I walked up to Piazza Barberini to see the Bernini fountains there. I love Bernini, and the Barberini were among his best patrons. They were a princely Roman family who contributed several popes to the Church. Their coat of arms features three honey bees, which is why so much Roman Baroque art has bees all over it (look at the baldacchino, or canopy, over the high altar at St. Peter’s. It’s also by Bernini, and bees crawl all over it). In the middle of the piazza is the Tritone Fountain. A triton is half man and half fish, what I call a “mer-dude” (as opposed to “mermaid”). The other fountain is a little one on the side, called the Fontana delle Api, or Fountain of the Bees. It has three wonderfully creepy Barberini bees on it. There’s always someone sitting on it, and everyone drinks from it. Since this is a commercial district, you see men in Armani and women in Prada stoop down and take a sip from the spouts. I filled my water bottle and stopped to eat: spaghetti con vongole. Vongole are the sweet little baby clams from the Tyrrhenian Sea, the part of the Mediterranean between western Italy, Sardinia, Corsica, and Sicily.

Metro to Piazza de Spagna and the Spanish Steps. Why are they the Spanish Steps, if they’re in Italy? The Spanish embassy to the pope used to be here. They are now filled with azaleas and other plants just starting to flower. I’ll have to come back in a couple of weeks when they’re in full bloom.

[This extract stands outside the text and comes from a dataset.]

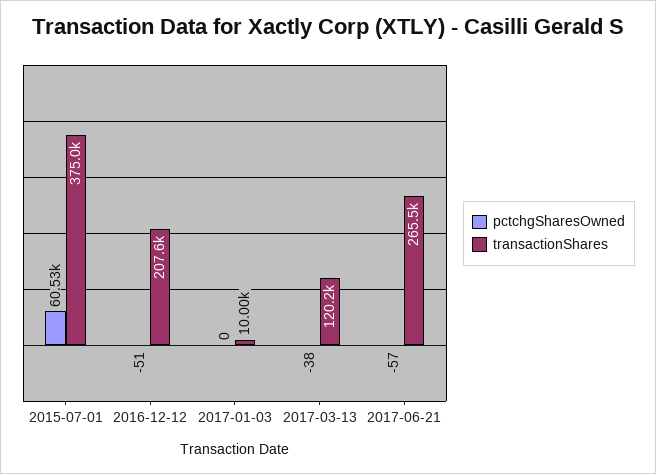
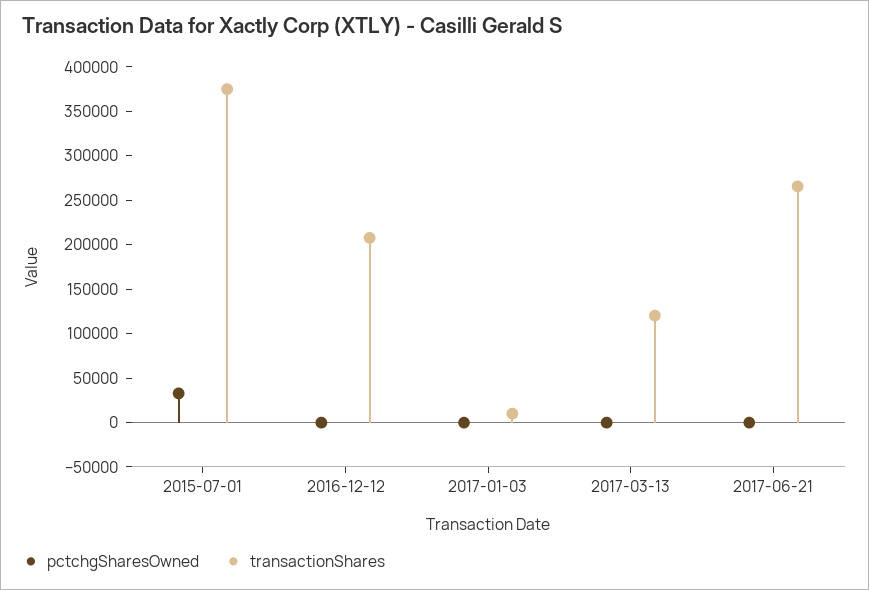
pctchgSharesOwned, 2015-07-01: 60530 -> 30000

At the foot of the steps is another Bernini fountain, la Baraccia, the old leaky boat. I really like this fountain. The water pressure here was too low for spectacular cascades of water, so Bernini took advantage of the situation and made a beat-up old rowboat full of leaks out of marble.

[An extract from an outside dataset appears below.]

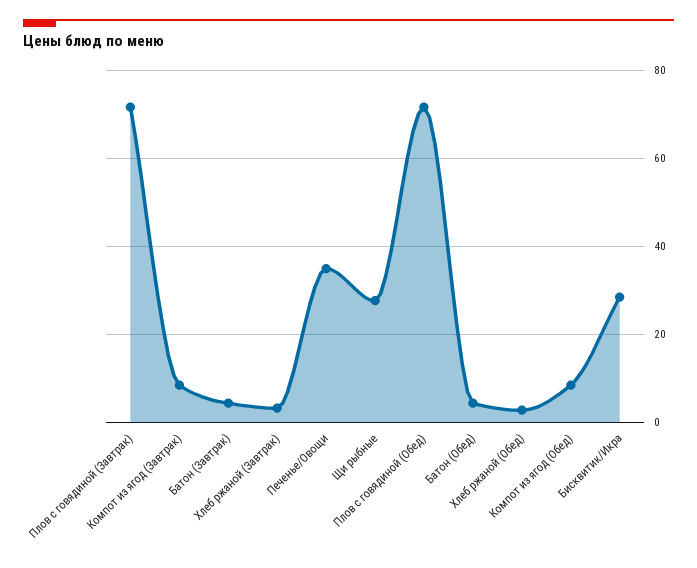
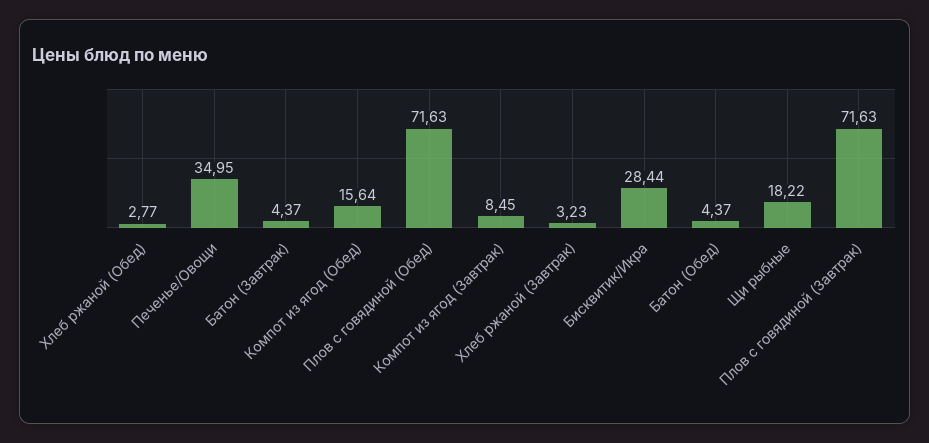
Щи рыбные: 28 -> 18.22
Компот из ягод (Обед): 8 -> 15.64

Metro to Ottaviano across the river near the Vatican, where Gary and I stayed in 2005. I caught a bus back to Trastevere, had a salad, did some writing, and called it a day.

1 comment:

Anonymous said...

The men you see on Ponte Sisto are not in fact beggars. They have evening work also. They just do that to get extra money. Don't worry about them starving! They have plenty as you see.